Saturday, March 10, 2012

Yearning for a friend



Leisa, a girl of my age, timid, introvert, over disciplined, image conscious, driven by a sturdy inferiority complex and oblivious of the world around, is today, a fairly well informed adult, mentally strong and confident. She is doing well in her career and is very ambitious and focused. She has a past which luckily most of us have, if not all, that of her school, the days, which are cherished to the life time. Leisa has settled in her life, with a satisfying career, and has nearly received all that she could have dreamt, if she could. She thinks she is the odd one in her virtual ‘friend circle’. I say ‘virtual’ because she actually has no ‘gang of friends’. In fact, not even a single one whom she can count on as a close friend from ‘school days’, the ‘langotia yaar’ (childhood best pals).

Leisa became ‘a part’ of some group of 4-5 friends only when was in the high school, because of the same stream batch of students in 11th and 12th grade. She was crazy enough to yearn for one close friend for whom she would be a priority. I feel her obsession for such a friend, to whom she would matter most, and the wish to possess this one friend, was not well placed in her case. Because of this insecurity which burgeoned out of various reasons and her modest background, she often laments for being alone, and friendless. Given the dullness of her lifestyle and highly constrained childhood led to a giant inferiority complex in her. She recalls how she was a perpetual misfit among others. She states that there was nothing in her, which could make her desirable of others’ friendship. Resultantly, she avoided visiting her friends’ house for the apprehension that she too would have to call them home, which was highly unlike their little mansions. Not that she did not have friends, but in none she found a truly close friend, who could make her feel welcome and always needed. Yet, she did try to be in touch with one or two, who in turn never perhaps considered her a valued friend.

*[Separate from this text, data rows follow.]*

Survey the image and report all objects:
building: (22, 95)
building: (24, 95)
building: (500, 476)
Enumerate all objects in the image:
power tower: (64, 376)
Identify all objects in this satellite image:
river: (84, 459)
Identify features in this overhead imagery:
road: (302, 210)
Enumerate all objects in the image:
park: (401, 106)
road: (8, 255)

So as I mentioned, her background, perhaps, never allowed her to transcend the invisible fences propped up by the ‘wealth and riches’. All that she had with her were the dream and aspirations of her parents from her, and the realisation that the situation could change only with her being economically sound. This realisation was so deeply entrenched in her psyche that she could never live a life of her age. The virtual load of responsibilities towards the family was always there. Never did she bunk school, miss her classes, make male friends, trouble her teachers, attend the conti-parties that were organised by girls themselves, practice any ill for the sake of trying it out, brake rules, and do all those crazy things that normally girls at that age would atleast want to try out for the sake of adventure and fun.  The self assumed responsibilities outweighed any other desire but to target only education and a job, soon after that.

Leisa was fortunate that despite pecuniary hurdles almost throughout their lives, her parents decided to give her the best of education, which included even university education. Leisa today is an epitome of the nearly fulfilled dreams of her parents and indeed feels satisfied of being a good daughter and a fine sensitive human being.

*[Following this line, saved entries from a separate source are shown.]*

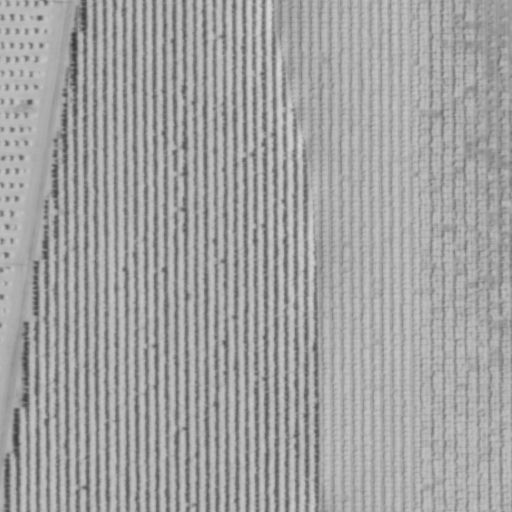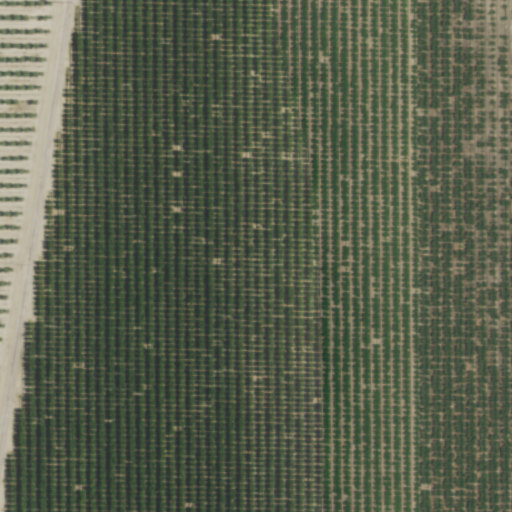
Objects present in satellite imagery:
road: (31, 220)
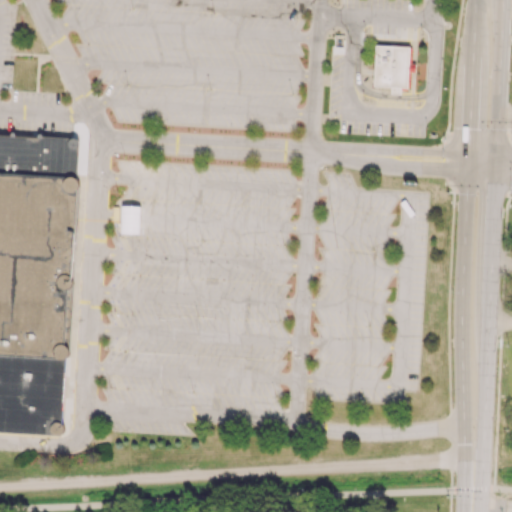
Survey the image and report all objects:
road: (394, 17)
building: (392, 66)
building: (391, 68)
road: (380, 114)
road: (221, 150)
road: (502, 165)
road: (487, 244)
road: (462, 245)
building: (35, 274)
building: (36, 279)
road: (302, 297)
road: (508, 297)
road: (500, 339)
road: (84, 376)
road: (55, 446)
road: (239, 472)
road: (482, 487)
road: (500, 487)
road: (464, 488)
traffic signals: (474, 488)
road: (227, 497)
road: (473, 500)
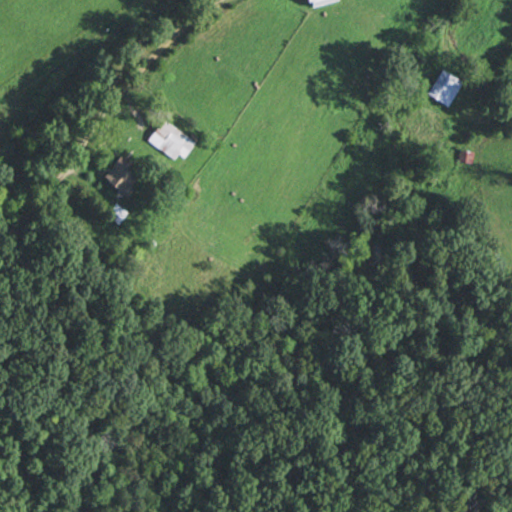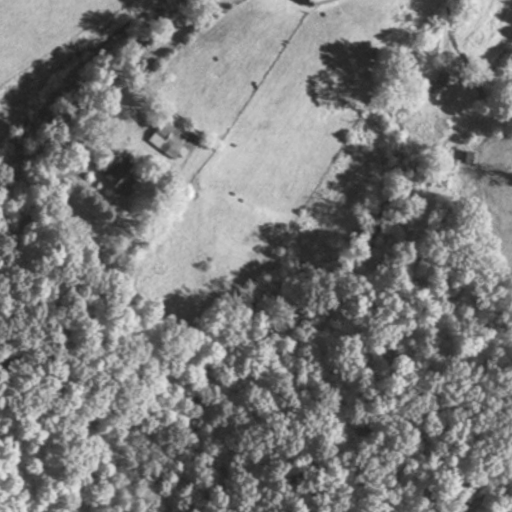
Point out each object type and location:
building: (316, 1)
road: (236, 6)
building: (446, 86)
building: (170, 138)
building: (120, 175)
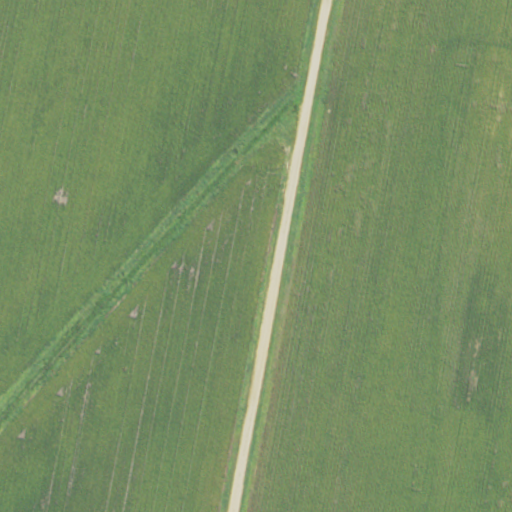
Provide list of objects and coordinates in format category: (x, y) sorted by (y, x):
road: (276, 256)
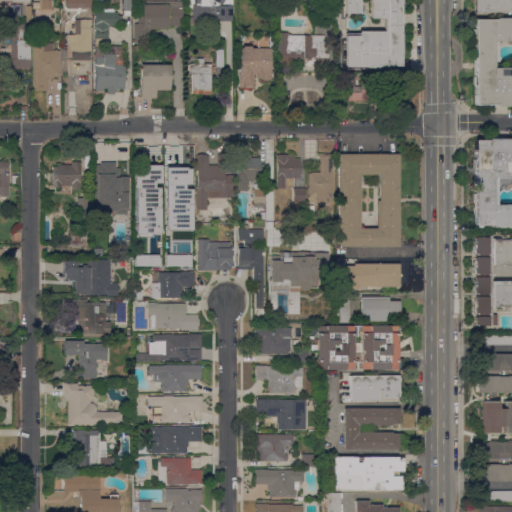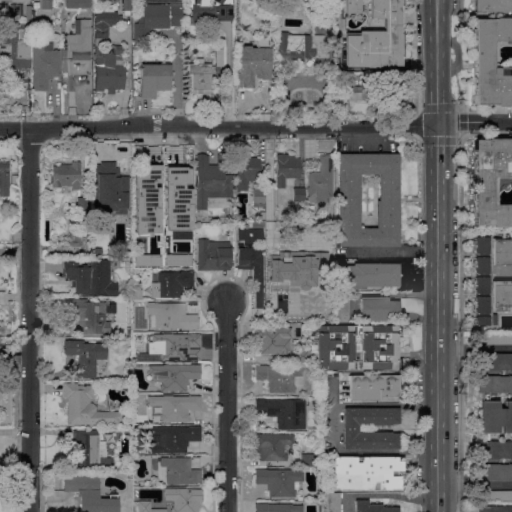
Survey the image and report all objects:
building: (15, 2)
building: (75, 3)
building: (44, 4)
building: (79, 4)
building: (46, 5)
building: (492, 6)
building: (127, 7)
building: (209, 10)
building: (211, 10)
rooftop solar panel: (220, 12)
rooftop solar panel: (228, 12)
building: (3, 17)
building: (157, 17)
building: (158, 17)
building: (102, 23)
building: (105, 25)
building: (79, 36)
building: (187, 36)
building: (373, 36)
building: (375, 36)
building: (78, 41)
building: (20, 46)
building: (301, 46)
building: (300, 49)
building: (18, 53)
building: (219, 57)
building: (253, 62)
building: (493, 62)
building: (490, 63)
building: (42, 65)
building: (44, 65)
building: (251, 65)
building: (110, 69)
building: (107, 70)
road: (227, 75)
building: (200, 78)
building: (152, 79)
building: (153, 79)
road: (177, 79)
building: (199, 79)
building: (357, 89)
building: (355, 93)
road: (460, 121)
traffic signals: (436, 125)
road: (256, 127)
rooftop solar panel: (329, 164)
building: (285, 168)
building: (287, 169)
building: (246, 170)
building: (245, 171)
building: (64, 175)
building: (66, 176)
building: (3, 178)
building: (5, 178)
building: (212, 180)
building: (321, 180)
building: (209, 181)
building: (490, 181)
building: (319, 182)
building: (492, 183)
building: (109, 188)
building: (111, 188)
building: (298, 194)
building: (298, 194)
building: (255, 198)
building: (145, 199)
building: (366, 200)
building: (368, 200)
building: (151, 201)
building: (183, 201)
building: (83, 204)
rooftop solar panel: (184, 217)
building: (75, 238)
road: (394, 251)
building: (500, 251)
building: (501, 252)
building: (212, 255)
building: (213, 255)
road: (435, 256)
building: (250, 258)
building: (251, 259)
building: (145, 260)
building: (188, 262)
building: (292, 270)
building: (369, 275)
building: (371, 275)
building: (91, 276)
building: (88, 277)
building: (300, 277)
building: (482, 283)
building: (169, 284)
building: (171, 284)
building: (500, 293)
building: (501, 294)
building: (342, 307)
building: (377, 308)
building: (378, 309)
building: (88, 315)
building: (169, 316)
building: (90, 317)
building: (171, 317)
road: (29, 320)
road: (459, 324)
building: (494, 339)
building: (271, 340)
building: (272, 340)
building: (174, 346)
building: (176, 346)
building: (355, 347)
building: (357, 347)
building: (84, 356)
building: (86, 356)
building: (301, 356)
building: (494, 372)
building: (172, 376)
building: (174, 376)
building: (278, 377)
building: (279, 378)
building: (371, 387)
building: (372, 387)
road: (383, 404)
road: (227, 406)
building: (84, 407)
building: (86, 407)
building: (172, 407)
building: (173, 407)
rooftop solar panel: (296, 408)
rooftop solar panel: (156, 409)
building: (281, 411)
building: (283, 412)
rooftop solar panel: (272, 413)
building: (495, 416)
building: (494, 417)
rooftop solar panel: (295, 424)
building: (368, 428)
building: (370, 428)
building: (170, 438)
building: (172, 439)
building: (272, 446)
building: (273, 446)
building: (83, 448)
road: (351, 451)
building: (88, 452)
building: (491, 452)
building: (308, 460)
building: (178, 471)
building: (180, 471)
building: (495, 472)
building: (364, 473)
building: (367, 473)
building: (277, 481)
building: (280, 481)
building: (55, 483)
building: (148, 485)
building: (84, 493)
building: (89, 494)
building: (492, 496)
building: (181, 499)
building: (184, 499)
building: (332, 502)
building: (333, 503)
building: (142, 506)
building: (144, 506)
building: (276, 507)
building: (372, 507)
building: (372, 507)
building: (277, 508)
building: (495, 509)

It’s not that Leisa regrets what she is today, but somewhere, while moving back and forth in her recollections of those days, she grieves the fact that she is alone without any friend. As I mentioned at the outset, she was the odd one because in every respect she finds a stark contrast between others and herself. Leisa remembers how she used to be excluded from participating in such programmes organised by students themselves on teachers’ day and other such occasions. The selection used to be done by classmates among themselves, where they would select the ‘more outgoing and confident’ ones, who by default turned out to be the well-off ones.

Sometimes, when she views her so called friends on social networking sites, she sees herself grossly missing from the list of tagged friends in old school pictures. This makes her think how she is just no one for anyone. Her presence or absence never matters to anyone. She is alone, and craves for a friend.

She is doing fairly well in her life, and is blessed with people around her to make her realise the worth of being a ‘self-made’ girl, and better that she was not born with a silver spoon. Nonetheless, the consolation doesn’t help her much in reducing the agony of the fact that she is ‘peer-less’.

Many may think that Leisa is perhaps irrational and over demanding, but I empathise with her. We would normally befriend and want to acquaint ourselves with people of rich social background, but seldom do we make friends with seemingly ‘simple’ and people of ‘modest backgrounds’. While the quiet ones have to make efforts to make themselves noticed by others, those that are articulate and socially well positioned, end up being approached by the majority. This is a reality, and people like Leisa need to still continue being unconditional in their human dealings and move ahead in life with all lessons that life teaches.

I am happy to hear from her that she is a much stronger and independent individual, with a mind of her own and does not shy away from venting out her grief in private over the scrambled memories of what she desired and could not get. At this point, I shared with her about my friend, whom she also has in her life, that one person, who is more precious and valuable than anything and everything in the world, who never forsakes, and loves unconditionally. For Him, we are special, and a priority. Human relations are bound to come to an end, but His relationship with us never dies. In fact, He alone has helped her move up in life and given her all that she has asked and even silently desired. I think, she has now realised the worth of this friend, and promised me of never crying over what she doesn’t have, but to be thankful of what she has in abundance, which no human could ever give her, never!